──────── THE RECORDS

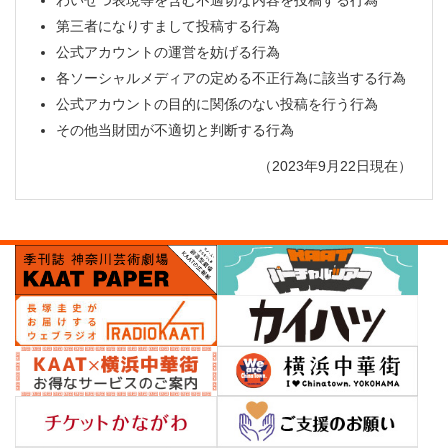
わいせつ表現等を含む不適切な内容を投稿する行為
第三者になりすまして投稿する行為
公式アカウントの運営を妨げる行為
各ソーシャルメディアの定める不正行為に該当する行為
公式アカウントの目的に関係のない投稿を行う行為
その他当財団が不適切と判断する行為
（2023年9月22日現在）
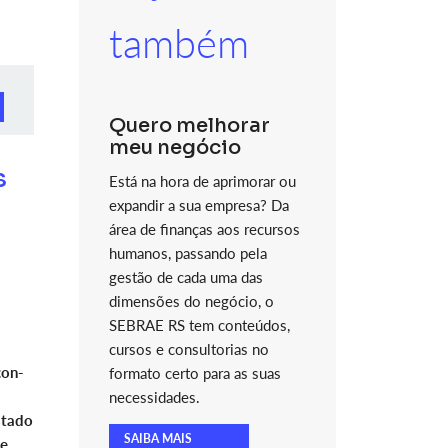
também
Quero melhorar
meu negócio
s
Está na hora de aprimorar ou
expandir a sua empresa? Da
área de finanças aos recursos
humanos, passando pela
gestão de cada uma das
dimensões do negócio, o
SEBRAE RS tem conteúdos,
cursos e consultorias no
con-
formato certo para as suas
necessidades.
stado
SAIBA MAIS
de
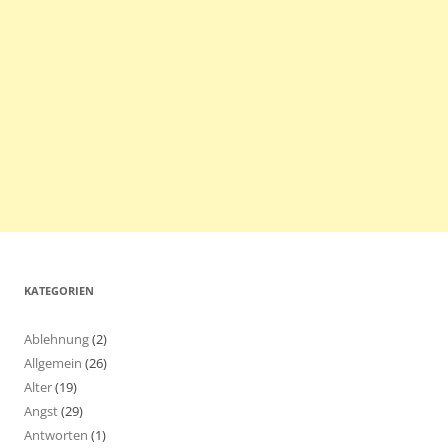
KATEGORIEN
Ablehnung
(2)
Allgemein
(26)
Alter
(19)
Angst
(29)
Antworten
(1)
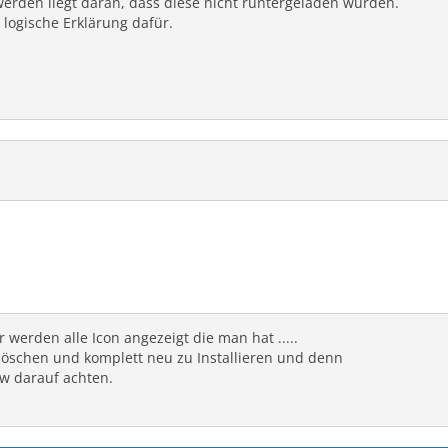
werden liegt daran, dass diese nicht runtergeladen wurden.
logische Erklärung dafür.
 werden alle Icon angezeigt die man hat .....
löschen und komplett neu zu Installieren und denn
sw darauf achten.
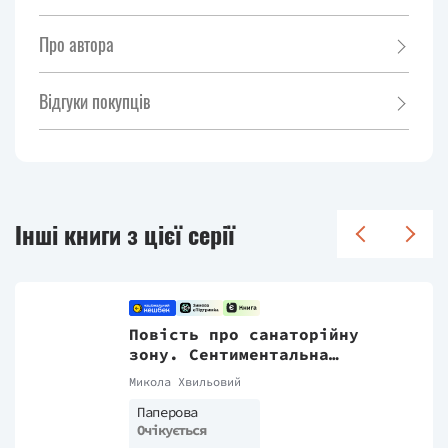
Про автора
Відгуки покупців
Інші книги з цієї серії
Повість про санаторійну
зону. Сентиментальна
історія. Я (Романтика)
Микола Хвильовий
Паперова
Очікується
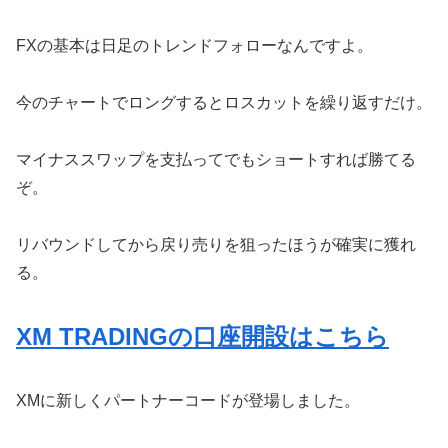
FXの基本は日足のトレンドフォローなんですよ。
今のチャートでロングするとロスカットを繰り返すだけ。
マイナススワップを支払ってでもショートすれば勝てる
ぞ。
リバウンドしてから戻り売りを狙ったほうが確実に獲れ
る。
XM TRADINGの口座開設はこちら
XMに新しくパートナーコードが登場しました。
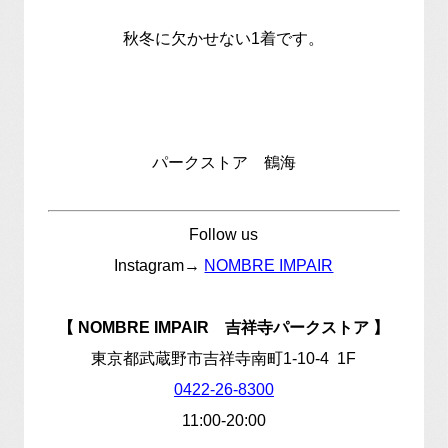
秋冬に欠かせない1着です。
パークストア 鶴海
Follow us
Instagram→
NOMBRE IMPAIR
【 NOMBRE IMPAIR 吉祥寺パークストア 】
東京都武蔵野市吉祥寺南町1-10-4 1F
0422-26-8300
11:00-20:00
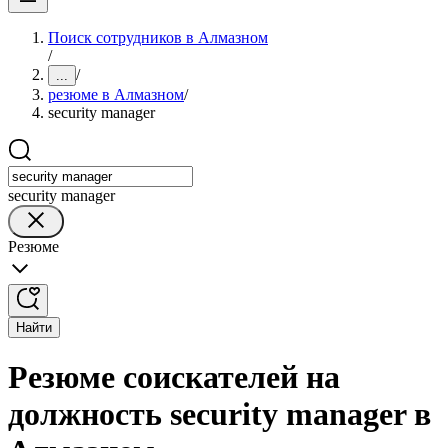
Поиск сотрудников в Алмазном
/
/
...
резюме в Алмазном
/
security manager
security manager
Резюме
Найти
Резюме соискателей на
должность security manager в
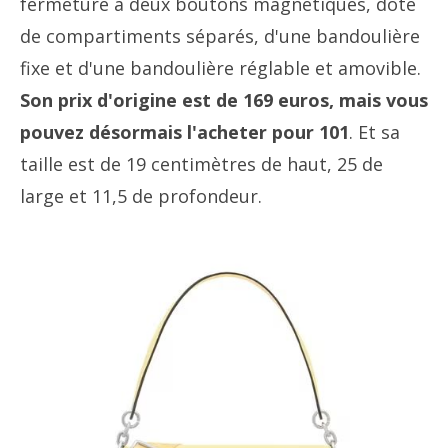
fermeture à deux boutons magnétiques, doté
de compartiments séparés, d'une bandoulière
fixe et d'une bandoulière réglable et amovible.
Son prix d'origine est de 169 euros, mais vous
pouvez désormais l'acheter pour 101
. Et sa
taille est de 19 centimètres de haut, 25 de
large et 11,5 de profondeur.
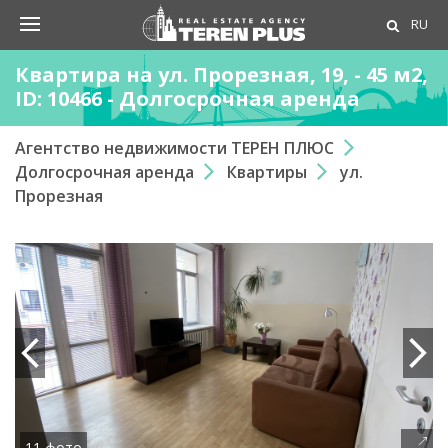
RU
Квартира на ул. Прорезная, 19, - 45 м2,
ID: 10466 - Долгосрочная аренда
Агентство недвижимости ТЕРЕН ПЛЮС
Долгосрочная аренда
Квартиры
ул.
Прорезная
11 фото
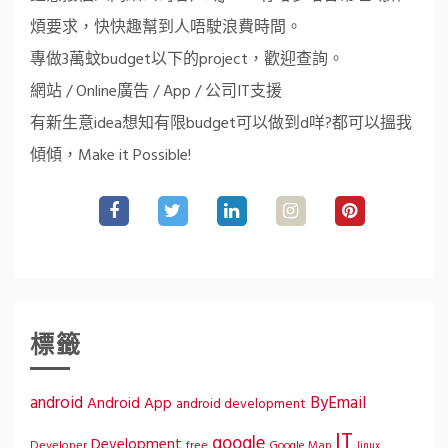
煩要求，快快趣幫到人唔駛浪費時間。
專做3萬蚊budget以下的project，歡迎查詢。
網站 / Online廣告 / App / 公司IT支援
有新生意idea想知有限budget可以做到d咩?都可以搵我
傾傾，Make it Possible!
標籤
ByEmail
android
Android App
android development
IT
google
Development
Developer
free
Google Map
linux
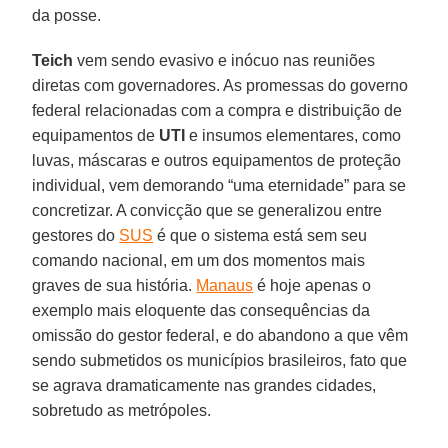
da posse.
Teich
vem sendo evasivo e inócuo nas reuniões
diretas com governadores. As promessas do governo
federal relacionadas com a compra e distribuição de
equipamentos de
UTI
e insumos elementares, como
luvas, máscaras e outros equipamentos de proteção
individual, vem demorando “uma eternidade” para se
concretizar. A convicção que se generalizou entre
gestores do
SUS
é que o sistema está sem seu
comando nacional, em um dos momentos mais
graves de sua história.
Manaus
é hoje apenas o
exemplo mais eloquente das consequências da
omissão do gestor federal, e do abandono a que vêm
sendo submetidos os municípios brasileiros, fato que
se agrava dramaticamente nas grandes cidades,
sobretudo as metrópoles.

────────────────

→ JOB:
Scan the listing and report each line where the word "IMPAIR" shows up.

→ SOLUTION:
NOMBRE IMPAIR
【 NOMBRE IMPAIR 吉祥寺パークストア 】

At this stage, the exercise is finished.